(Data records)
= = = = = = =
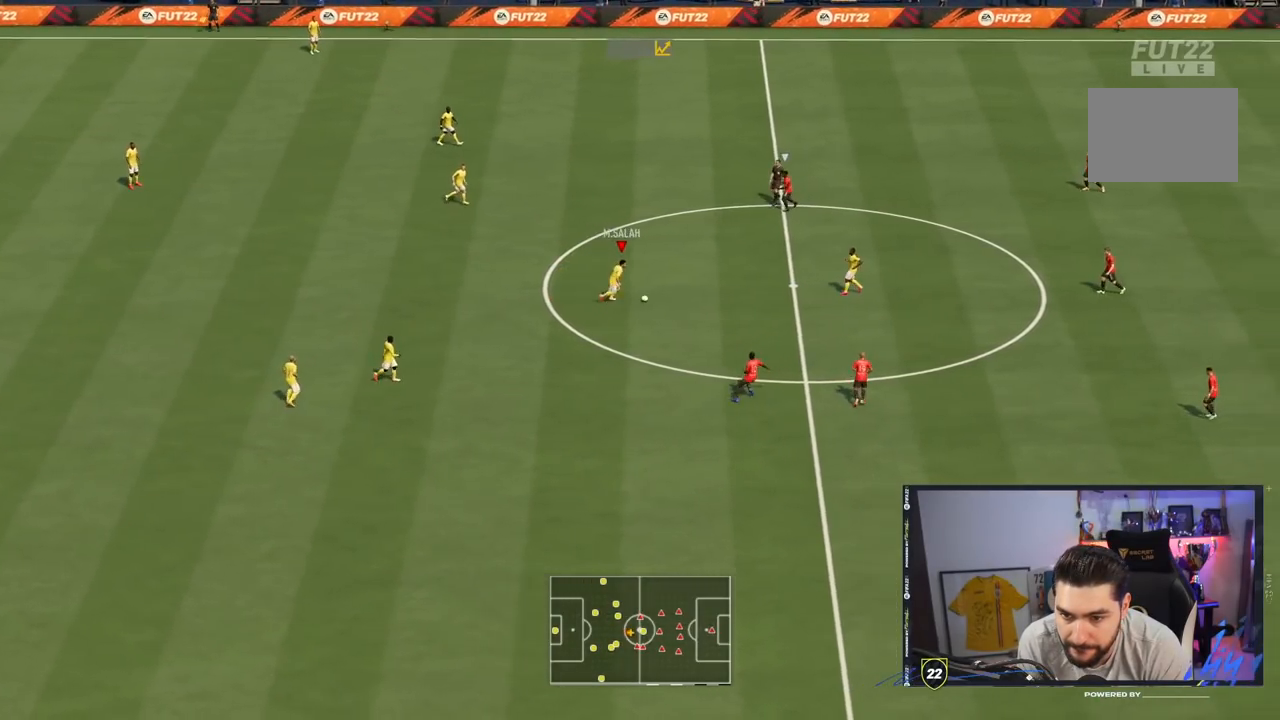
{"dt_ms": 500, "buttons": ["R2"], "left_stick": "right", "right_stick": "center", "events": []}
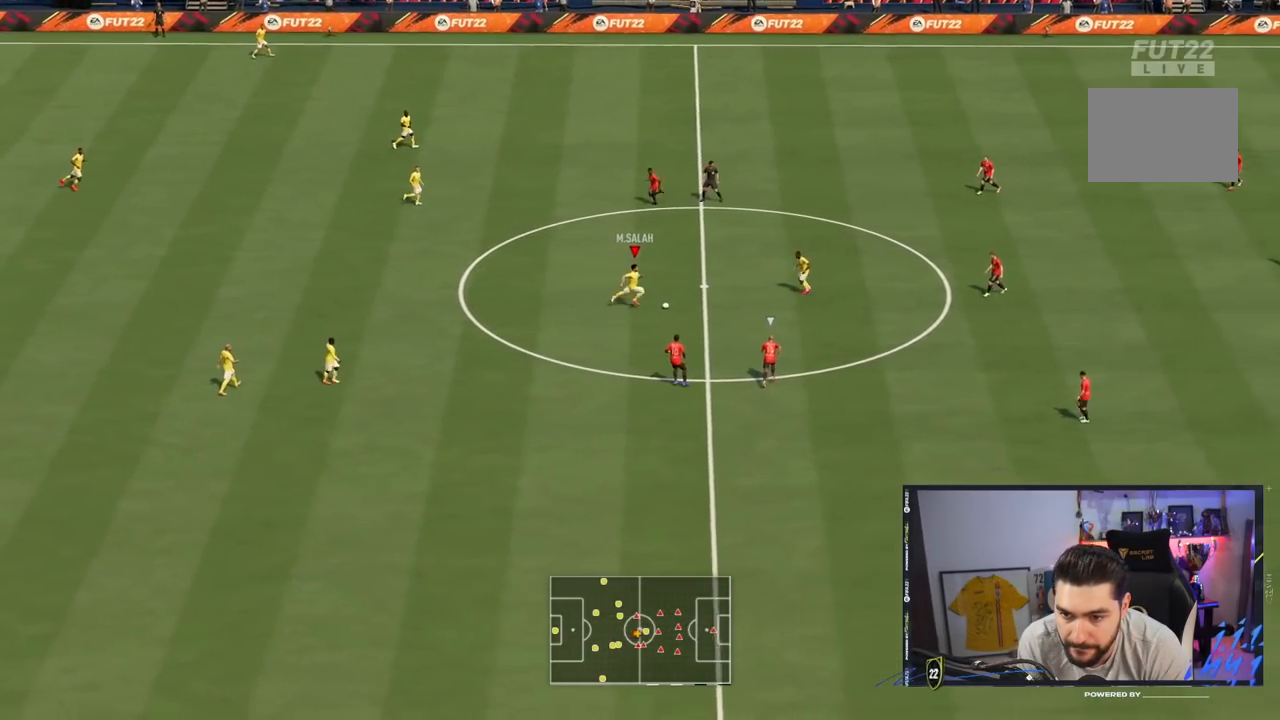
{"dt_ms": 500, "buttons": [], "left_stick": "center", "right_stick": "up", "events": [[300, "left_stick", "center"], [333, "R2", "up"], [400, "right_stick", "up"]]}
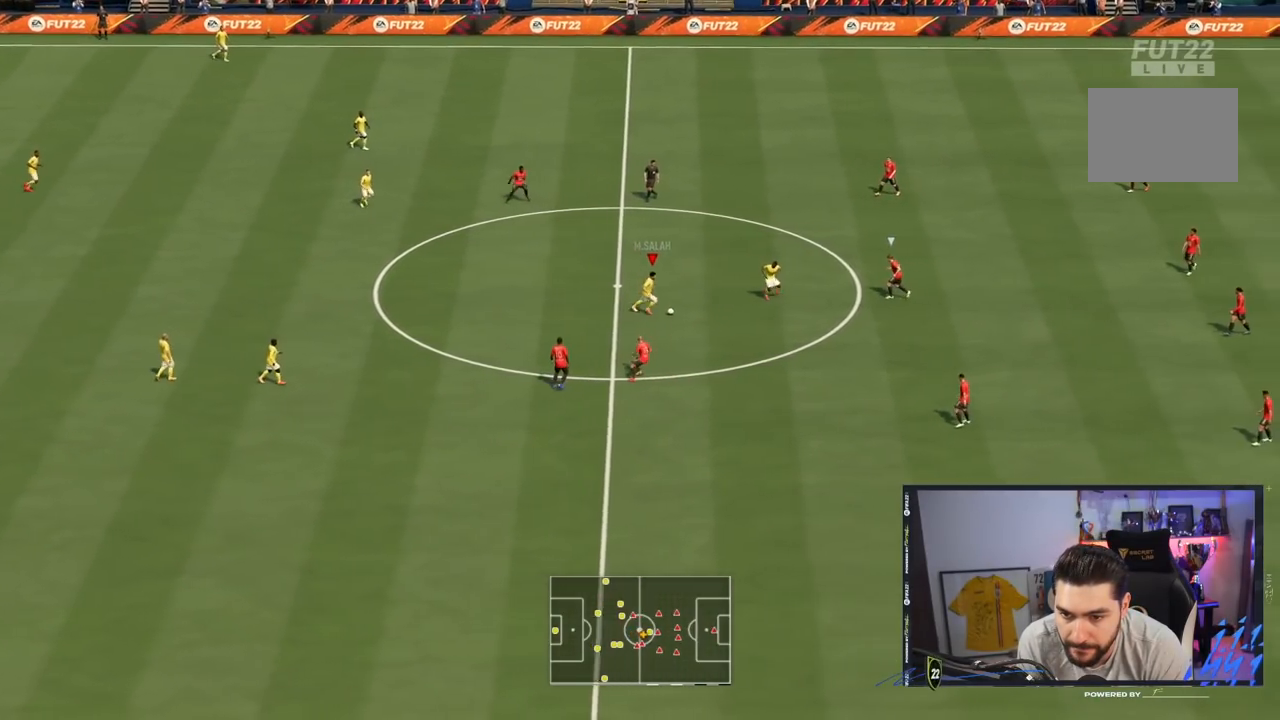
{"dt_ms": 500, "buttons": [], "left_stick": "center", "right_stick": "up", "events": []}
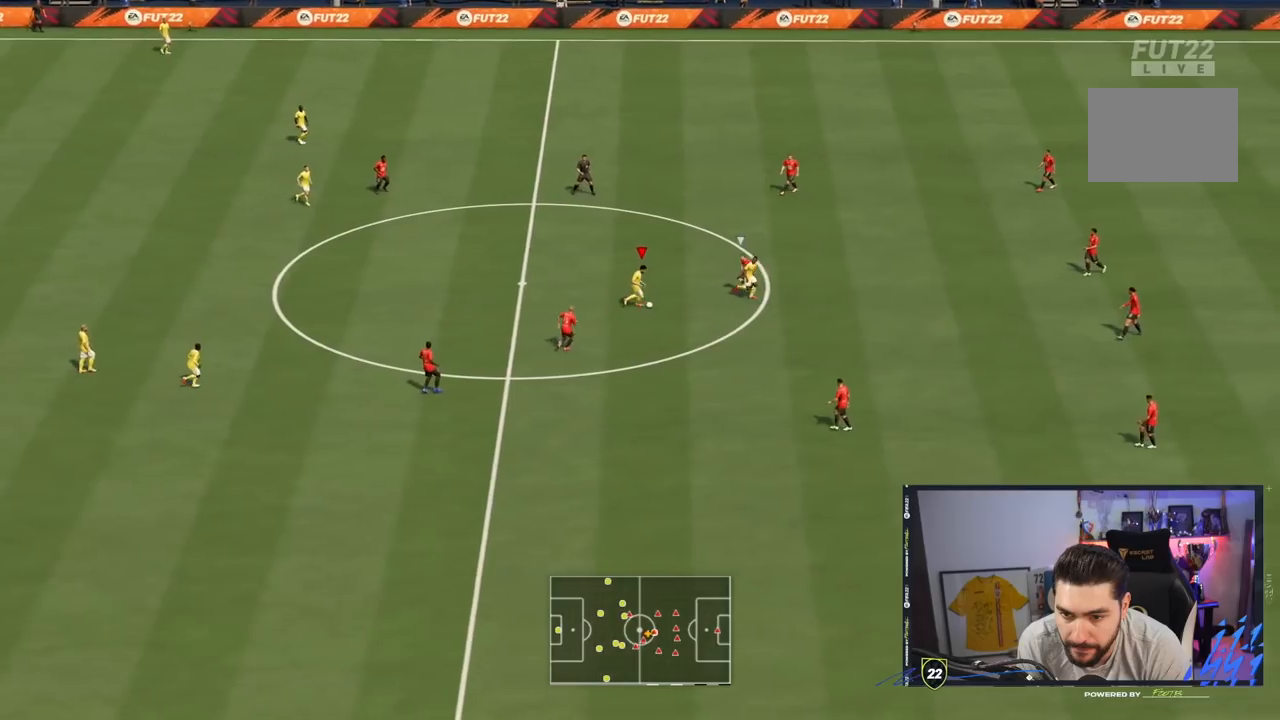
{"dt_ms": 500, "buttons": ["R2"], "left_stick": "up-right", "right_stick": "center", "events": [[333, "right_stick", "center"], [400, "left_stick", "up-right"], [467, "R2", "down"]]}
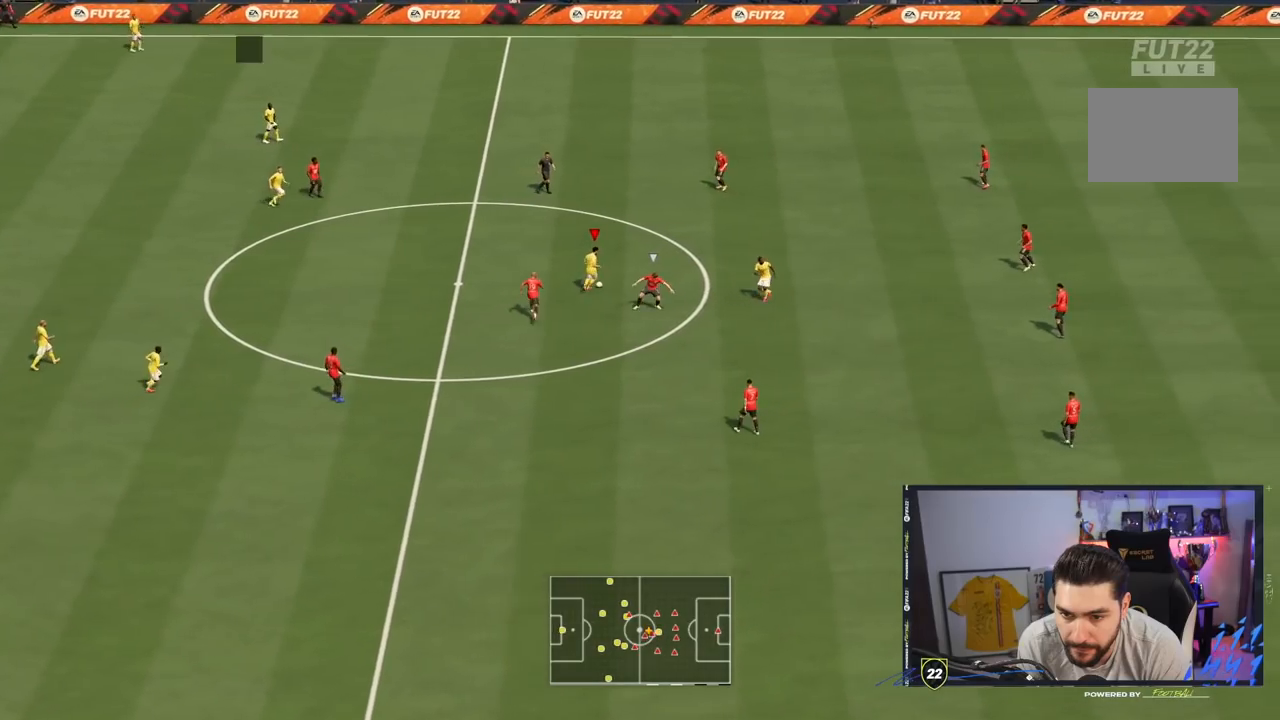
{"dt_ms": 500, "buttons": ["R2"], "left_stick": "up-right", "right_stick": "center", "events": []}
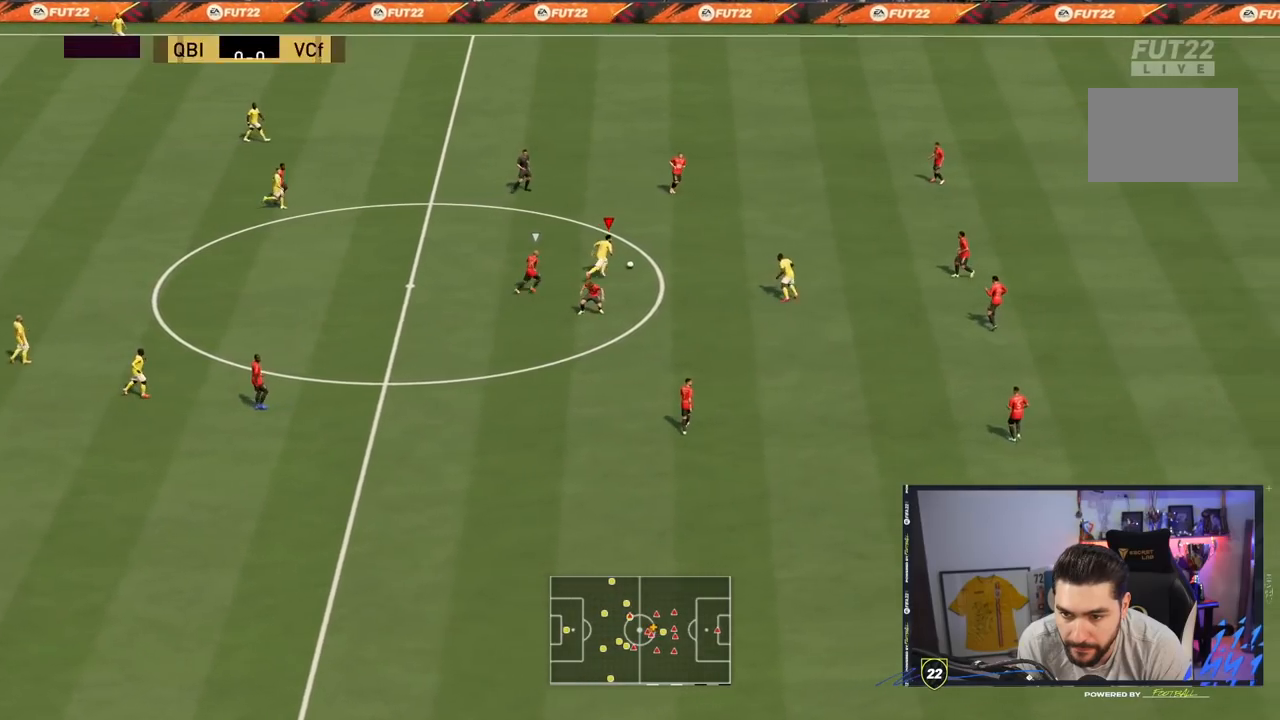
{"dt_ms": 500, "buttons": ["L1"], "left_stick": "down-right", "right_stick": "down-right", "events": [[383, "R2", "up"], [400, "right_stick", "down-right"], [483, "L1", "down"], [483, "left_stick", "down-right"]]}
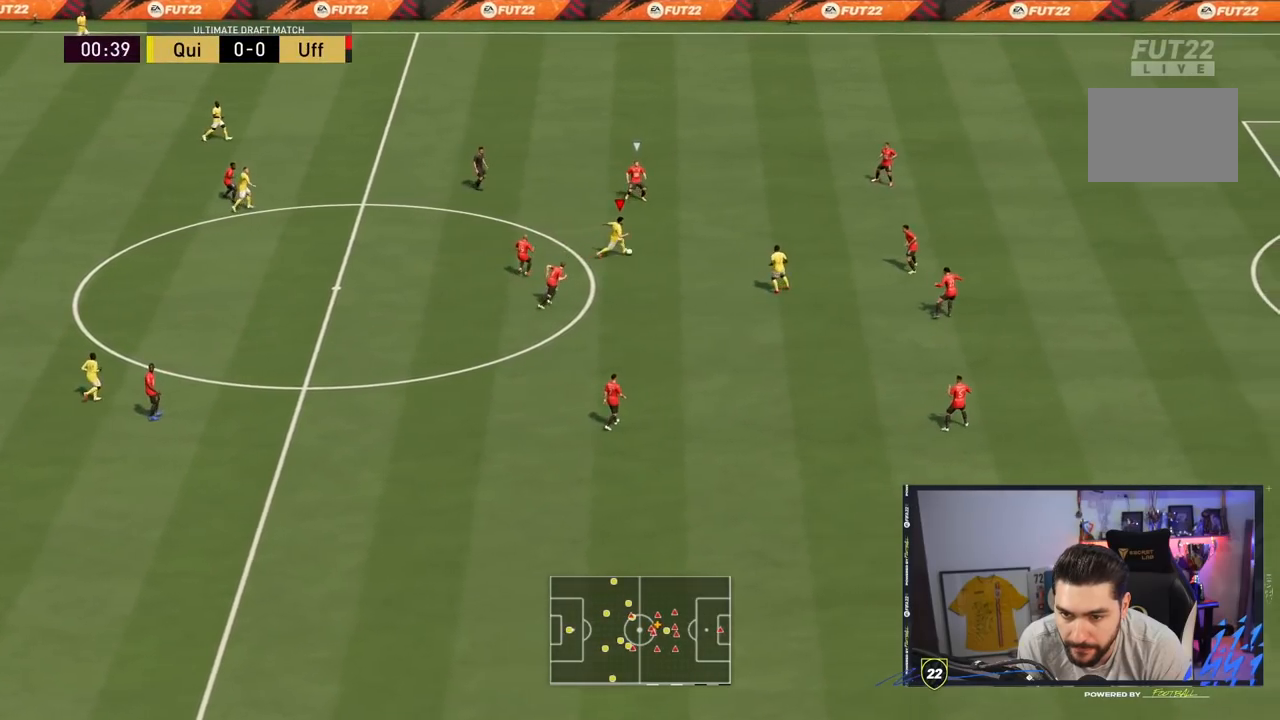
{"dt_ms": 500, "buttons": [], "left_stick": "down-right", "right_stick": "center", "events": [[50, "L1", "up"], [50, "right_stick", "center"], [150, "L1", "down"], [183, "CROSS", "down"], [250, "CROSS", "up"], [250, "L1", "up"]]}
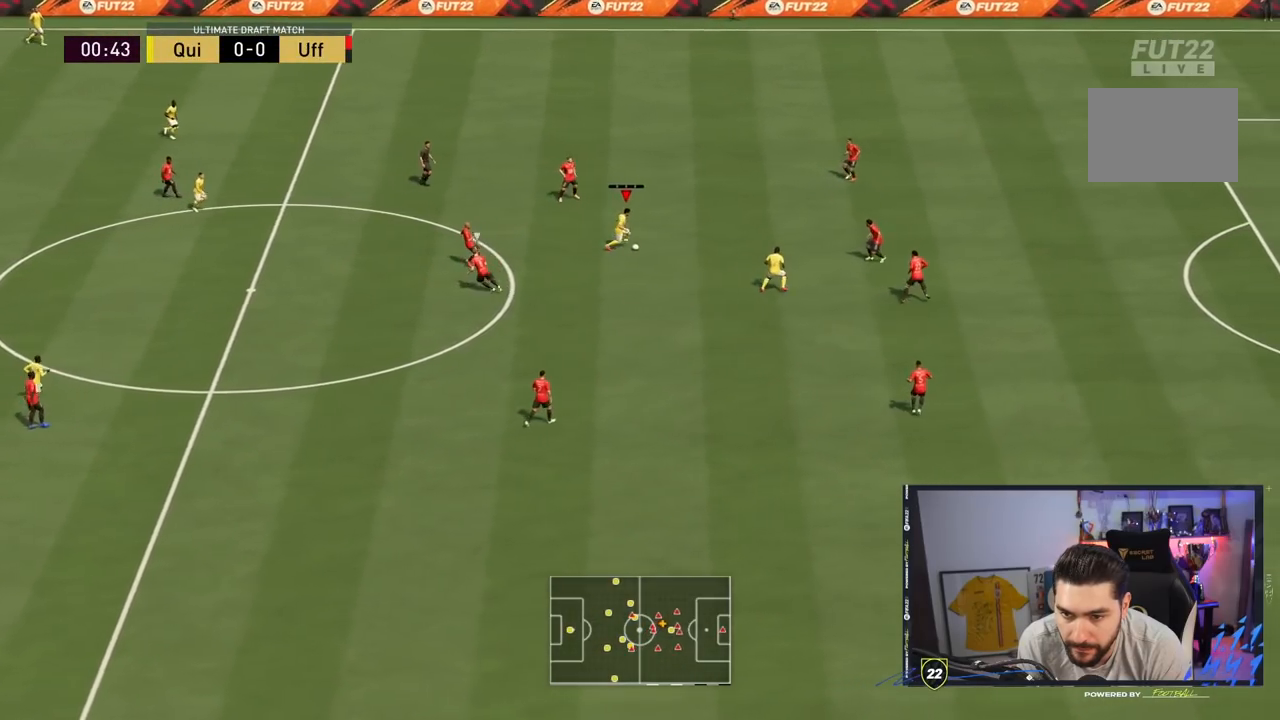
{"dt_ms": 500, "buttons": [], "left_stick": "down", "right_stick": "center", "events": [[367, "left_stick", "down"]]}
= = = = = = =
Problem details: Each entry is to be returned precisely as it appears, but the pictures are to be dropped.

Response to the task:
{"dt_ms": 500, "buttons": ["R2"], "left_stick": "right", "right_stick": "center", "events": []}
{"dt_ms": 500, "buttons": [], "left_stick": "center", "right_stick": "up", "events": [[300, "left_stick", "center"], [333, "R2", "up"], [400, "right_stick", "up"]]}
{"dt_ms": 500, "buttons": [], "left_stick": "center", "right_stick": "up", "events": []}
{"dt_ms": 500, "buttons": ["R2"], "left_stick": "up-right", "right_stick": "center", "events": [[333, "right_stick", "center"], [400, "left_stick", "up-right"], [467, "R2", "down"]]}
{"dt_ms": 500, "buttons": ["R2"], "left_stick": "up-right", "right_stick": "center", "events": []}
{"dt_ms": 500, "buttons": ["L1"], "left_stick": "down-right", "right_stick": "down-right", "events": [[383, "R2", "up"], [400, "right_stick", "down-right"], [483, "L1", "down"], [483, "left_stick", "down-right"]]}
{"dt_ms": 500, "buttons": [], "left_stick": "down-right", "right_stick": "center", "events": [[50, "L1", "up"], [50, "right_stick", "center"], [150, "L1", "down"], [183, "CROSS", "down"], [250, "CROSS", "up"], [250, "L1", "up"]]}
{"dt_ms": 500, "buttons": [], "left_stick": "down", "right_stick": "center", "events": [[367, "left_stick", "down"]]}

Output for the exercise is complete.